O blefe de Ananias e Safira IV

A morte de Ananias, Nicolas Poussin
Então Pedro disse a Ananias: — Por que você deixou Satanás dominar o seu coração? Por que mentiu para o Espírito Santo? Por que você ficou com uma parte do dinheiro que recebeu pela venda daquele terreno? Atos 5.3.

Todos temos personalidade muito forte. Queremos tudo em ordem. Mas uma ordem que seja segundo o nosso preconceito, conforme as nossas concepções. Isso é tão mais verdade nas igrejas cujos membros chegam com a sua formação cristã já pronta. Os gaúchos chegam do seu jeito. Os cariocas de outro jeito diferente. Os mineiros diferentemente dos nordestinos. Os paulistas, então, nem é preciso comentar. Somos uma igreja composta de gente de personalidade fortíssima, disposta a fazer a igreja andar conforme as suas concepções.
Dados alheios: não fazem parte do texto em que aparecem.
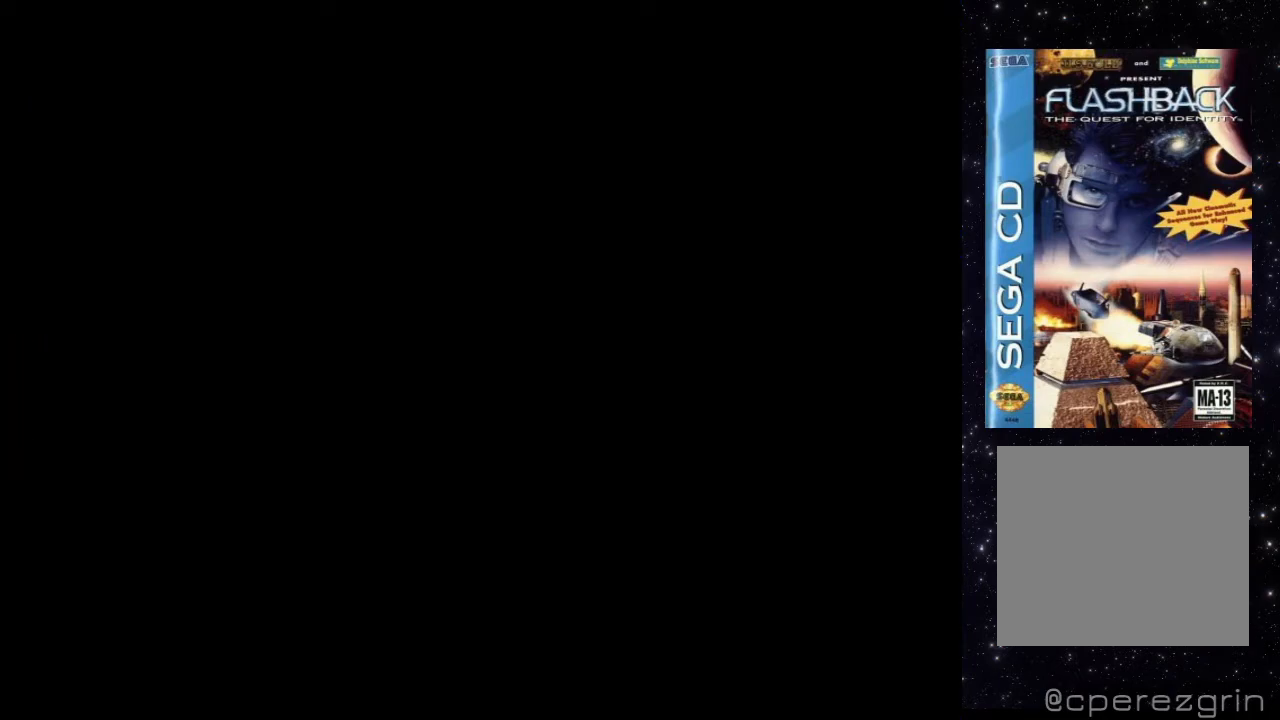
{"buttons": [], "events": []}
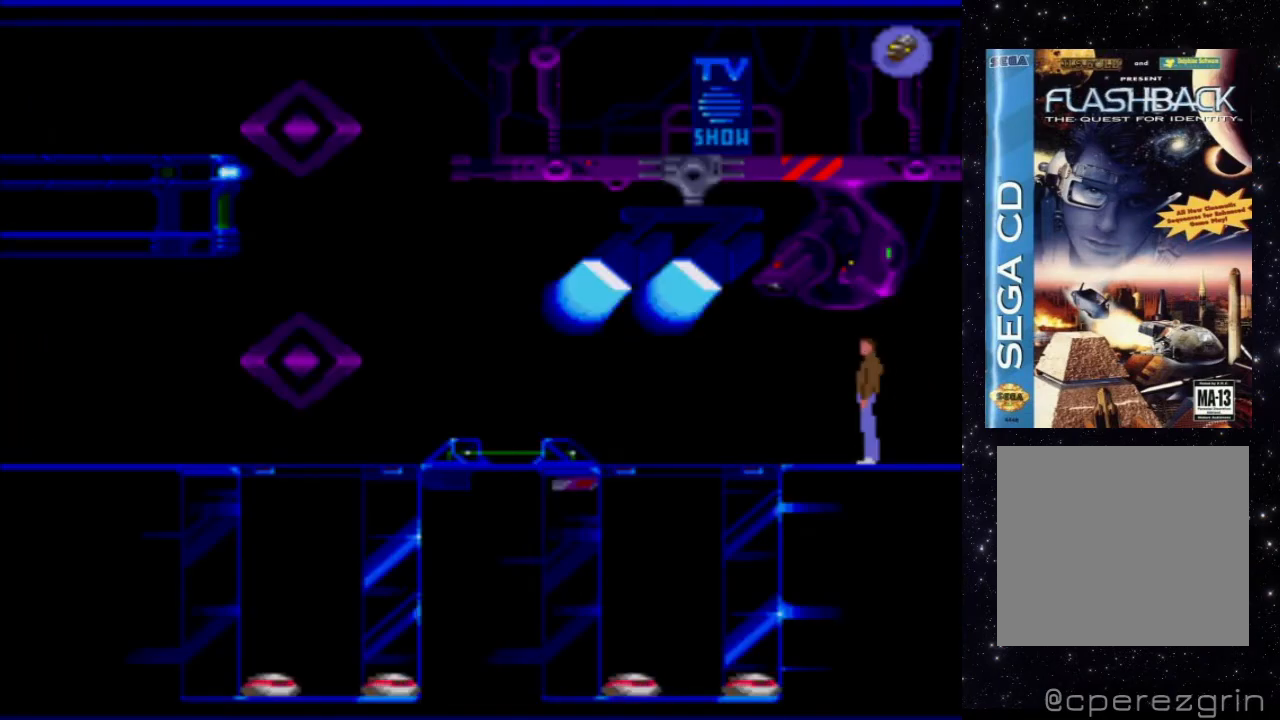
{"buttons": ["DPAD_LEFT"], "events": [[400, "DPAD_LEFT", "down"]]}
Entretanto, esse não é exatamente o problema. O problema começa quando a nossa vontade e as nossas ideias são contrariadas, e elas são contrariadas sempre, e nós passamos a achar que vai ser difícil continuar cooperando. Inventamos desculpas para tirar o corpo fora. Desconfiamos uns dos outros. Quando tudo não funciona como queremos, freamos o nosso entusiasmo. Mas esperem, a essência da vida da igreja é para ser achada justamente nessa diversidade? A unidade da dessemelhança não é o cerne da vocação cristã? Essa diversidade não é o próprio caráter da igreja? A igreja de Jesus Cristo é inclusiva, ou não igreja de Jesus Cristo. Ou ela inclui todo mundo e está a favor do Reino, ou ela está contra. Karl Barth certa vez disse: A igreja de Jesus Cristo é a única sociedade no mundo em que para ser membro, o candidato precisa ter somente um atributo: não merecer ser membro.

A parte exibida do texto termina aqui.